§ **Quellentext**
--------------------------------
2017-02-01 12:43:00

Pakistan: Änderung des Blasphemiegesetzes in Sicht?


Religiöse Minderheiten in Pakistan schöpfen Hoffnung: am Horizont scheint die Möglichkeit auf, dass das umstrittene Blasphemiegesetz revidiert wird. Der pakistanische Senat soll sich in Kürze mit zahlreichen Änderungsvorschlagen für das Gesetz befassen, das immer wieder gegen religiöse Minderheiten eingesetzt wird. 1986 verabschiedet hat der Paragraph in dreißig Jahren Gültigkeit zur Verurteilung Hunderter unschuldiger Menschen geführt, die angeblich den Propheten Mohammed beleidigt haben sollen. Ein prominenter Fall: die Christin und junge Mutter Asia Bibi, die in Pakistan seit Jahren im Todestrakt sitzt.
--------------------------------
§ **Bereitgestelltes Material**
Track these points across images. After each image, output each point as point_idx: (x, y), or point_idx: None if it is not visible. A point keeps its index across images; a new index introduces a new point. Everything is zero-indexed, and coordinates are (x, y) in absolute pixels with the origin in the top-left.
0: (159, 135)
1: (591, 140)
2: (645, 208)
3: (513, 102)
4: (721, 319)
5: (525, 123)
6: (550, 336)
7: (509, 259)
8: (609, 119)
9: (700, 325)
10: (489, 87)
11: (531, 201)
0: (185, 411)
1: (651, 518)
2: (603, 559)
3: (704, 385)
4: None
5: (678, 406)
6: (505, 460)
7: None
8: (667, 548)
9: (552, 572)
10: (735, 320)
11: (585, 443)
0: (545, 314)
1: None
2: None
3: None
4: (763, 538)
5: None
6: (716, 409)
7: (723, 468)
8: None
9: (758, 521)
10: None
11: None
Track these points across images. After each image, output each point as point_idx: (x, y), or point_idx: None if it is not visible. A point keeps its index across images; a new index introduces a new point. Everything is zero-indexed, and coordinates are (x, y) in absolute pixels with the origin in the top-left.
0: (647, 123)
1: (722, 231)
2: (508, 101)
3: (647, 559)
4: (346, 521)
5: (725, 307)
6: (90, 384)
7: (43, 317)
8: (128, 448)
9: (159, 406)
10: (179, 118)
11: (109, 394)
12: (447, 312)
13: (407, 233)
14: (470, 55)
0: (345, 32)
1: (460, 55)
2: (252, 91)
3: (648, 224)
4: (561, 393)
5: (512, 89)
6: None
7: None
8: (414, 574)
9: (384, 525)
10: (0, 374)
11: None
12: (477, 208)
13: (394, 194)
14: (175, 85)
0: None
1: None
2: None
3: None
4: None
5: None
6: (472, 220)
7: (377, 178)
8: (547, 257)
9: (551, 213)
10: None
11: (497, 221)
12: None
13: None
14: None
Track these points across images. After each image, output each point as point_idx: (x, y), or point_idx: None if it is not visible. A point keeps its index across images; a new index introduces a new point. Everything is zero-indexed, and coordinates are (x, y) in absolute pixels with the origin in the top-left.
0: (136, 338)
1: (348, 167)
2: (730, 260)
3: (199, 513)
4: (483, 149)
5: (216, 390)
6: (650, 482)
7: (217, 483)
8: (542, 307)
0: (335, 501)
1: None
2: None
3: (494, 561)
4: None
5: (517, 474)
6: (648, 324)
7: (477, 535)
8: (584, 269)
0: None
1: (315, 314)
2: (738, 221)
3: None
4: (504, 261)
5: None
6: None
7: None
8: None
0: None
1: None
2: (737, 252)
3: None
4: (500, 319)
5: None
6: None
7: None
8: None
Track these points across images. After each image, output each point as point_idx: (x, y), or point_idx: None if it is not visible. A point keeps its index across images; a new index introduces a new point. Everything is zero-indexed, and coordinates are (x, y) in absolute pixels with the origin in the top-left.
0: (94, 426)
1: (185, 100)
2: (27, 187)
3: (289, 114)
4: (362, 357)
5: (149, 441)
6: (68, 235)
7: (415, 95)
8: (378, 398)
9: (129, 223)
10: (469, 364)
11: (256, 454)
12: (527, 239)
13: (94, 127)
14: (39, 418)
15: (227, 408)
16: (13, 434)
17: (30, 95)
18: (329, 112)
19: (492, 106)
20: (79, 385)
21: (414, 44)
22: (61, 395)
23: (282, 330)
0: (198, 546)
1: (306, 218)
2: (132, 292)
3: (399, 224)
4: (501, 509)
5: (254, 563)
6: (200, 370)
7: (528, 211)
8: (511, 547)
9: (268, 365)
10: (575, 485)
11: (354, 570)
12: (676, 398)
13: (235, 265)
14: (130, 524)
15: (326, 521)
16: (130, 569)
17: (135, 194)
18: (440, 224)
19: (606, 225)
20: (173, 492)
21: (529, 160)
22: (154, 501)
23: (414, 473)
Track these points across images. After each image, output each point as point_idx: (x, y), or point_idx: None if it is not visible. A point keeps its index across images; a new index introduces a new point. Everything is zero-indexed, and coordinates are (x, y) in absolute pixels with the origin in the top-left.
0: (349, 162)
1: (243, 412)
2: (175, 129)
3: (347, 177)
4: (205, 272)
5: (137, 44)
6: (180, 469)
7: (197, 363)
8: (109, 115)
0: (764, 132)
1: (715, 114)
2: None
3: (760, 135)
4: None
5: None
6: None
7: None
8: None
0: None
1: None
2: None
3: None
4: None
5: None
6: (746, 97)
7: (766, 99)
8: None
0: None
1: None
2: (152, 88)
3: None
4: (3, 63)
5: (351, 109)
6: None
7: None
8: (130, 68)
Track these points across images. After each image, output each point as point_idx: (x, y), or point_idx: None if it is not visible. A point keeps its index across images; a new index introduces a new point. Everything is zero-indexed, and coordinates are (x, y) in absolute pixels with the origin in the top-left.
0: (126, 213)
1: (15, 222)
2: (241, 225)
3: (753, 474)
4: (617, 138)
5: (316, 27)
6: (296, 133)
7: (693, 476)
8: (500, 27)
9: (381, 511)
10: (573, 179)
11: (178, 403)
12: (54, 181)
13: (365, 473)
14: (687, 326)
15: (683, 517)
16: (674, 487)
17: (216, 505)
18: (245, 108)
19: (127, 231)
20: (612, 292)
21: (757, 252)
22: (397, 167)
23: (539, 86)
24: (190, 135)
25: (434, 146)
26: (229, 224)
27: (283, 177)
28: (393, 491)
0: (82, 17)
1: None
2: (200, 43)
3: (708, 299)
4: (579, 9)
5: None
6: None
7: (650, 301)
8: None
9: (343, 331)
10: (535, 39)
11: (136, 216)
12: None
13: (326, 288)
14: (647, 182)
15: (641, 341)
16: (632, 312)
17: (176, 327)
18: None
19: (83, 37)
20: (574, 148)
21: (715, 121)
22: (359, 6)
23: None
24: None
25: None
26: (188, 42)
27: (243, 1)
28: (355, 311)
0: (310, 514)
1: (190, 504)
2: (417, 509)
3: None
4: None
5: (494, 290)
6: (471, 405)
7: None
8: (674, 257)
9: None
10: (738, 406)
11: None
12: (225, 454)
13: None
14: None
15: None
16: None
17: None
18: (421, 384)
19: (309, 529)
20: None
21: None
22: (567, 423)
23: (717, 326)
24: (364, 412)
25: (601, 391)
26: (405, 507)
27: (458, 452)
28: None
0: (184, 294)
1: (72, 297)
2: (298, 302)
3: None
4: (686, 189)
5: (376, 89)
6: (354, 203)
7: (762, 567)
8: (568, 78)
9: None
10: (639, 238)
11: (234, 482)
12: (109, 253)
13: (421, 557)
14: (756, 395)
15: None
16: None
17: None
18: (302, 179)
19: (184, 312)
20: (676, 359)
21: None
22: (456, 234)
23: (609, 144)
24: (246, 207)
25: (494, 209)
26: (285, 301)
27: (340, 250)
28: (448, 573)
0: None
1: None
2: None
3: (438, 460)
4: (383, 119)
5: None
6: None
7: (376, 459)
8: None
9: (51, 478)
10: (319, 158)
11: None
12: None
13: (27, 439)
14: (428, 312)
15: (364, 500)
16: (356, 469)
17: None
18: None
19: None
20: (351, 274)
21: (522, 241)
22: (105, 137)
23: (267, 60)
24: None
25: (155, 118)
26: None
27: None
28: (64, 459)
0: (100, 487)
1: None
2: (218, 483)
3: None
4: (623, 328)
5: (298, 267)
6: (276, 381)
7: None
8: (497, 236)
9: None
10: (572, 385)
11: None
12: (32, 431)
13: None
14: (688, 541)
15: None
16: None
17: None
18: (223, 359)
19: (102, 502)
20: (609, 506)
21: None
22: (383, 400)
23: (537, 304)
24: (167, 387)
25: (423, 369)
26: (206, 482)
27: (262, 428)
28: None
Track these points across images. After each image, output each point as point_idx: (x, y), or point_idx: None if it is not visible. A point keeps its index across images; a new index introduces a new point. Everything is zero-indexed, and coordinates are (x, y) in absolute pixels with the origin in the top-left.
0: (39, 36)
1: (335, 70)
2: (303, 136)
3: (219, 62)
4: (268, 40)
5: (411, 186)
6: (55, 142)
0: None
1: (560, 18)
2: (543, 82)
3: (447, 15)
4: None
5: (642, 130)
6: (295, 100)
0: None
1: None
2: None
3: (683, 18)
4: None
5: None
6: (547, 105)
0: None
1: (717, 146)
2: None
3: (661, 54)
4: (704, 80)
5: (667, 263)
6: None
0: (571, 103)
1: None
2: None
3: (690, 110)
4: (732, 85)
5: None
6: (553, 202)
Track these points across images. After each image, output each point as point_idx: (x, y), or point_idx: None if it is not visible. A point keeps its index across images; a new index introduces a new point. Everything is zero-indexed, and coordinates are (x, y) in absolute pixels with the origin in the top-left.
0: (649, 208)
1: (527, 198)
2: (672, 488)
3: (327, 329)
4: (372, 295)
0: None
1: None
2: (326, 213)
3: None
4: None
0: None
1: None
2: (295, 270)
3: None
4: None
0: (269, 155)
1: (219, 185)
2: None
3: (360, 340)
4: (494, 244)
--------------------------------
Schreiben Sie den Quellentext über das pakistanische Blasphemiegesetz im Anschluss an seinen letzten Satz weiter.

Paul Bhatti ist ehemaliger Minister für Nationale Harmonie und Minderheitenschutz in Pakistan. Sein Bruder Shabaz Bhatti, der sich als katholischer Minister ebenfalls stark für den Minderheitenschutz einsetzte, war im Jahr 2011 von einem islamistischen Extremisten getötet worden. Im Interview mit Radio Vatikan äußert sich Paul Bhatti einerseits zuversichtlich, dass das umstrittene Gesetz tatsächlich in Kürze revidiert werden könnte. Grund für diese Hoffnung ist laut Bhatti „die extreme Ideologie, die dieses Gesetz stützt: Unabhängig davon, ob es sich um Minderheiten oder Mehrheiten handelt, wird jeder beschuldigt - auch Salmaan Taseer, ein muslimischer Gouverneur, ist umgebracht worden…“ Wichtig sei deshalb zunächst, den Extremisten klar zu machen, dass es nicht im Sinne ihrer Religion sei, zu töten, wenn jemand einen Propheten oder ein Buch beleidigt haben soll. Davon seien mittlerweile auch Mitglieder des pakistanischen Parlaments und wichtige muslimische Führer überzeugt, berichtet Bhatti - dies gebe Hoffnung für die Zukunft.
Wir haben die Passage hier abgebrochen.